Şüphesiz ki her ebeveyn, çocuğunun başarılı olmasını hedefler.
Şüphesiz ki her ebeveyn, çocuğunun başarılı olmasını hedefler. Aynı zamanda her çocuk da takdir edilmek- onaylanmak ve övülmek ister. Başarısız bir karne en başta çocuklar için demotive edicidir. Bunun yanında ebeveynler tarafından da yargılanmak, eleştirilmek, cezalandırılmak ekstra bir mutsuzluk yaratmaktadır. Peki bu başarı yada başarısızlık sadece çocuğa mı aittir?
Yapılan araştırmalar, başarı ve başarısızlıkta %50 çocuğun, %30 ailenin, %10 sosyal çevrenin ve %10 okulun sorumlu olduğundan söz etmektedir.

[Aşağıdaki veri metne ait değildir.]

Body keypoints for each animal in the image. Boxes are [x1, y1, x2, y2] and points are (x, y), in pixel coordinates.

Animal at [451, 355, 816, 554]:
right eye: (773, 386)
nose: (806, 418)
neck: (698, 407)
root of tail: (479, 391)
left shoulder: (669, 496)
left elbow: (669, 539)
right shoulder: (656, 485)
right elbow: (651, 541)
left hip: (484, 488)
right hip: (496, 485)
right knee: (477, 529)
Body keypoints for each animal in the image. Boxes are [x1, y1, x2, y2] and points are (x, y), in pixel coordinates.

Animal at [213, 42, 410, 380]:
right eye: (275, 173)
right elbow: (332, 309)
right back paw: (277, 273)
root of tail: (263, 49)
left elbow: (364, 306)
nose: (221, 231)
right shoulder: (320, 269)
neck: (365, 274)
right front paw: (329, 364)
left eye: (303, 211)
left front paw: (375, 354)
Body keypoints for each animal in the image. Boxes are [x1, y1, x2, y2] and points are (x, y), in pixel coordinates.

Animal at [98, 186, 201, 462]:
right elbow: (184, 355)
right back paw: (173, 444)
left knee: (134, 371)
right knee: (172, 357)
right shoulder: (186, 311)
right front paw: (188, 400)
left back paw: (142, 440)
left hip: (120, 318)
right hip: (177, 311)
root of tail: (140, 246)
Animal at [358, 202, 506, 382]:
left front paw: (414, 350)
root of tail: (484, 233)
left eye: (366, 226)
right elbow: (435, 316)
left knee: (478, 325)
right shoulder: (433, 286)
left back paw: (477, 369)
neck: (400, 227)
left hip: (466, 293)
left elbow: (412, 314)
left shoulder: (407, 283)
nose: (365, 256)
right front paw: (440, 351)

Karne, dönem sonu geribildirimi şeklinde nitelendirilmeli ve bu süreçten sorumlu olan herkesin başarı veya başarısızlığın sorumluluğunu üstlenebilmesi gerekmektedir, sadece çocuğun değil.
Başarıyı sadece notların kaç olduğu ile değerlendirmek yetersizdir. Başarı içinde zihinsel, sosyal ve psikolojik süreçleri de barındırmaktadır. Her çocuğun gelişimi farklı ve diğerlerinden bağımsızdır. Özellikle karne dönemlerinde, baskıcı ve mükemmeliyetçi anne- baba tutumlarında gözlemlenen eleştirme, cezalandırma ve diğerleriyle kıyaslama çocuğun kendini değersiz hissetmesine yol açmaktadır. Çocuklar bu olumsuz tutumların karşısında genellikle kaygı- özellikle sınav kaygısı-, özgüven problemleri ve depresyon problemleri yaşamaktadırlar.

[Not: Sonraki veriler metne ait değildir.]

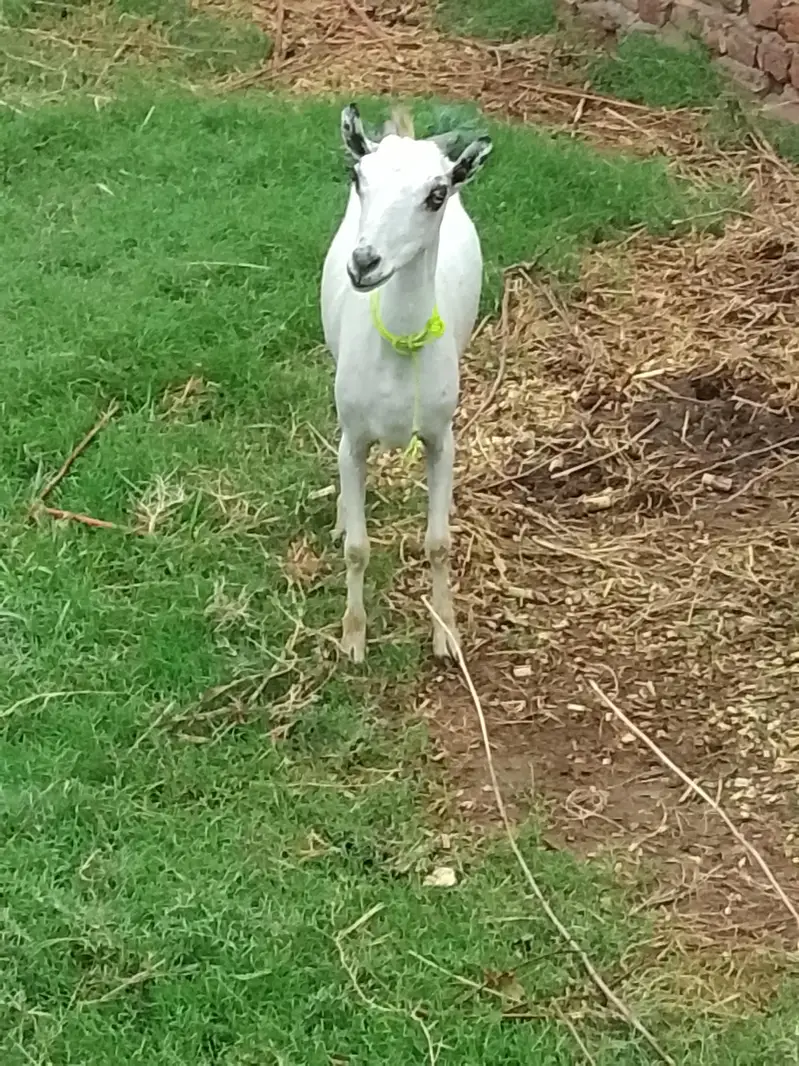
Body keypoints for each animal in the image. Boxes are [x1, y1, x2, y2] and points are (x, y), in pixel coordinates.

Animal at [321, 103, 492, 662]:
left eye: (436, 194)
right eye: (358, 176)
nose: (364, 262)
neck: (398, 349)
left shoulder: (442, 437)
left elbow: (439, 543)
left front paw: (447, 634)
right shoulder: (353, 437)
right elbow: (356, 548)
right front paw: (353, 638)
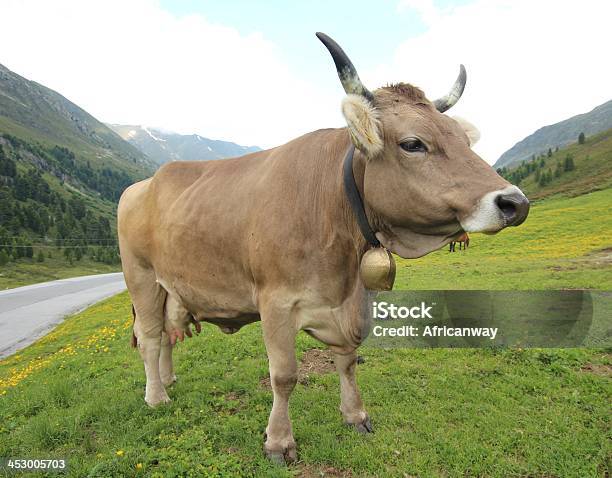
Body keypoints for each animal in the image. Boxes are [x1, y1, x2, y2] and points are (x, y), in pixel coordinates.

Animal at [117, 32, 528, 464]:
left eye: (463, 140)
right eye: (413, 144)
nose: (515, 202)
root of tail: (143, 183)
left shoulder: (353, 300)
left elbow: (347, 361)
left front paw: (355, 415)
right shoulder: (276, 302)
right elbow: (284, 376)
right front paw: (279, 441)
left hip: (171, 286)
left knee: (166, 333)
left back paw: (167, 380)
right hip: (141, 277)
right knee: (150, 336)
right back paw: (156, 396)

Başarı yada başarısızlık bir anda ortaya çıkmaz, birikimsel bir süreçtir. Eğer evinizde kitap okuduğunuzu çocuğunuz hiç görmediyse ve ona sürekli ‘kitap okumalısın, bu çok önemli’ şeklinde komutlar verirken siz televizyon karşısındaysanız, nasıl model olacağınızı ve samimi gelebileceğinizi düşünüyorsunuz?
Başarı sorumluluk gerektiren bir süreçtir. Sorumluluk bir anda gelişemez. Eğer okul dönemine kadar çocuğunuza hiç görev vermediyseniz (oyuncaklarını topla, odanı topla vs.) bir anda okul görevleri karşısında bocalayacak ve muhtemelen devamlı sizin desteğinize ihtiyaç duyacaktır. Yaş ilerledikçe bu sizi yoracak ve tepkilerinizin dozu artacaktır. Sorumluluk bilinci, içinde alışkanlık da barındırır. Bu nedenle çocuğumuzla ilişkinizde ona nasıl model olduğunuzu, beklentilerinizin ne kadar gerçekçi olduğunu ve bu beklentilere ulaşması için ona nasıl bir alt yapı hazırladığınızı değerlendirmeniz gerekmektedir.
Her çocuğun öğrenme ve çalışma stili farklıdır. Eğer dönem sonu çocuğunuz başarısız ise, bu bir şeylerin değişmesi gerektiği anlamından başka bir içerik taşımamalıdır. Bu süreçte hem anne- baba olarak sizler özeleştiri yapmalı hem de çocuğunuzun eğitim hayatında ihtiyacı olan faktörleri, eksiklikleri iyi analiz edebilmelisiniz.